[Source extract Boundary: Start]

Jesus tells the disciples how precious they are in the sight of God. Now, his “compliment” may not sound so special to our ears. He says, “You are worth more than many sparrows.” Uh, gee…thanks, Lord. Jesus’ message really is that God knows everything. He even knows every feather of every sparrow. Jesus says, “Even the hairs of your head have all been counted.” In essence, there is nothing that God does not know about us. A frightening thought, indeed. But there is an upside.

Despite all of our foibles and follies, God loves us. He cares about us. Not just about the big, earth-shattering events in our lives. But even the small stuff, down to the minutest detail. Jesus’ reassurance of our worth in the eyes of God reminds me of a Mastercard commercial. Five sparrows: two small coins. A nice haircut for all the counted hairs on our head: $20. You, to God: Priceless.

Father, you know that we are so small. Thank you for taking notice of us. Thank you for loving us, even through all of our weirdness. Amen.

Today’s Readings


John the Baptist

Today the Church celebrates the Nativity of John the Baptist. In the first reading today from Isaiah 49, we see the messianic prophesies, all of which certainly could be attributed to John the Baptist. In the second reading from Acts 13, St. Paul talks about how John heralded the word of salvation. And the Gospel reading from Luke 1 is about the birth and naming of John.

The Catechism of the Catholic Church (#523) says that John “surpasses all the prophets, of whom he is the last.” John had a large following of disciples. He certainly could have started his own religion, preaching his own message and drawing people to himself. But he knew that he had another calling. Everything he did pointed the way to Christ. We are called to share in that mission; to emulate John the Baptist and point others to Christ.

[Source extract Boundary: End]
[Data section Boundary: Start]

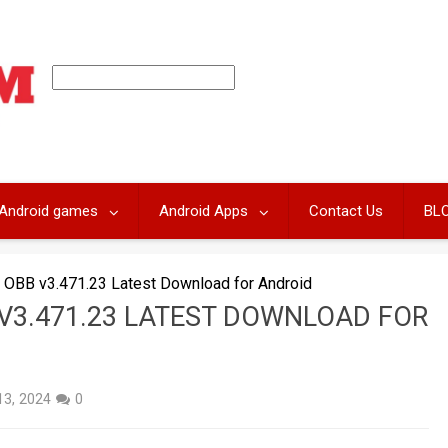
Android games
Android Apps
Contact Us
BL
 OBB v3.471.23 Latest Download for Android
V3.471.23 LATEST DOWNLOAD FOR
 13, 2024
0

[Data section Boundary: End]

Exercise tasks:
A. Answer these questions from the devotional reflection above:
(i) What does Jesus tell the disciples they are worth more than?
(ii) In the Mastercard comparison, what price is given for a nice haircut?
(iii) In the second reading from Acts 13, what does St. Paul talk about?
B. Please write the next few sentences of the devotional reflection, picking up after its final sentence about pointing others to Christ.

Answer section:
A.
(i) Many sparrows.
(ii) $20.
(iii) How John heralded the word of salvation.

B.
One of my favorite lines from Scripture came from the mouth of John the Baptist. In John 3:30, when speaking of Christ, John says, “He must increase; I must decrease.” If we share in that mission, it begs the question, what are we doing to make Christ “increase?” Are we encouraging others to repent, and to follow the Lamb of God, as John did? Are we eating locusts and wild honey and wearing camel skin? 🙂

Father, thank you for the witness of John the Baptist, who heralded the coming of the Christ. May we do the same in our lives each day. Amen.

Today’s Readings


Jesus’ Heart

Today the Church celebrates the Feast of the Most Sacred Heart of Jesus. Jesus speaks of His heart in the Gospel reading from Matthew 11: “Come to me, all you who labor and are burdened, and I will give you rest. Take my yoke upon you and learn from me, for I am meek and humble of heart; and you will find rest for yourselves.”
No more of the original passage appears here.